Конка уже не ходила, снег падал густыми мокрыми хлопьями. Яков расстроился, разволновался, но решил отвести старика к себе — пусть немного отдышится, он промоет ему ранку холодной водой, а потом выведет, пока не явятся возчики.
— Идем со мной, дедушка.
— Куда вы ведете меня? — спросил хасид.
— Я обмою с вас кровь, а когда снег перестанет, покажу вам, как пройти в еврейский квартал на Подоле.
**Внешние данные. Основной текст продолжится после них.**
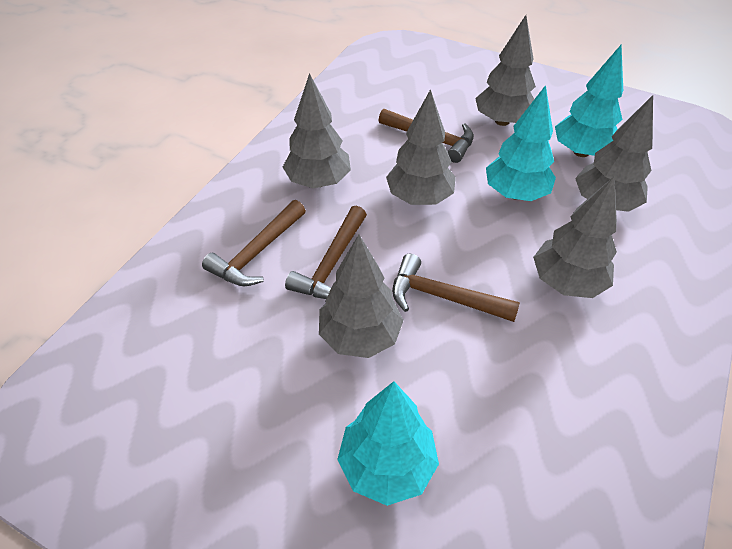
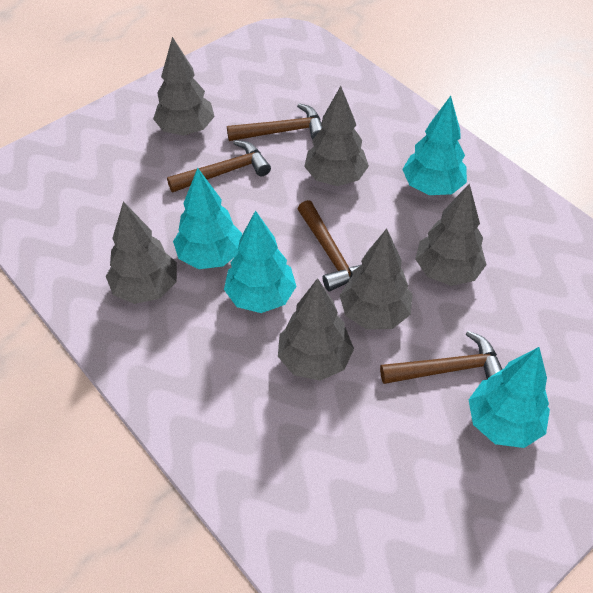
turquoise tree: [337,381,439,506] [486,85,556,201] [555,45,623,157] = 3 -> [173,168,242,269] [224,210,297,313] [402,96,467,195] [468,347,550,448] = 4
Он провел хасида во двор, потом к себе, в комнату над конюшней. Зажег лампу, разорвал самую свою изношенную рубаху, намочил и стер кровь с бороды старика. Ранка все еще кровоточила, но хасид не обращал на нее внимания. Сидел на стуле Якова и дышал, как будто шептал. Яков предложил ему хлеба и стакан сладкого чая, но от еды хасид отказался. Он был человек достойный, с длинными пейсами и попросил у Якова немного воды. Слегка полил себе на пальцы над тазом, потом вынул из кармана пакетик, несколько кусочков мацы в носовом платке. Благословил мацу и, вздохнув, пожевал кусочек. Тут только вспомнил мастер, что сейчас Пейсах. Его как ошпарило, даже пришлось отвернуться, пока отпустит.
Он выглянул в окно. Снег все еще падал, но за хлопьями тусклым кругом слабо светилась луна. Скоро перестанет, думал Яков, но снег валил не переставая. Луна исчезла, снова все было темно и снежно. Яков подумал, что придется подождать, пока приедут возчики, быстро пересчитать кирпичи, а когда уедут телеги, поскорей увести старика, пока не придет Прошко. Если и не остановится снег, старику все равно надо будет уйти.
Старик засыпал на стуле, просыпался, смотрел на лампу, снова засыпал. Когда возчики отворяли дверь конюшни, он проснулся, глянул на Якова, но Яков приложил палец к губам и пошел вниз. Он предложил хасиду свою постель, но, когда вернулся, старик сидел и не спал. Возчики нагрузили телеги и ждали, пока рассветет. Обмотали копыта цепями, но Сердюк говорил, если навалит снега, им не сойти со двора. И Яков тревожился не на шутку.
Поднявшись к себе, он постоял у окна, закутавшись в овчинный тулуп, глядя на снег, потом скрутил и выкурил цигарку, подогрел себе стакан чая. Слегка отпил, заснул на постели, и приснилось ему, что он встретил этого хасида на кладбище. Хасид спросил: «Зачем ты тут прячешься?» — а мастер ударил его по голове молотком. Ужасный сон, от него разболелась голова у Якова.
Проснувшись, он увидел, что старик на него смотрит, и снова ему стало не по себе.
— Что случилось? — спросил он.
— Что случилось, то случилось, — ответил старик. — Но снег перестал.
— Я что-то говорил во сне?
— Я не слушал.
Небо просветлело, можно бы идти, но хасид обмакнул в воду кончики пальцев, потом развязал на своем свертке бечевку и достал большой полосатый талес. Из кармана в кафтане вынул мешочек с филактериями.
— Где восток?
Яков, нервничая, ткнул в ту стену, где окно. Благословив филактерии, хасид одну медленно повязал на левую руку, другую на лоб, осторожно проводя тесемки по запекающейся ране. Покрыл голову просторным талесом, благословил его и стал молиться перед стеной, раскачиваясь взад-вперед. Мастер ждал, закрыв глаза. Сказав утренние молитвы, старик снял талес, бережно сложил и спрятал. Филактерии снял, поцеловал, спрятал тоже.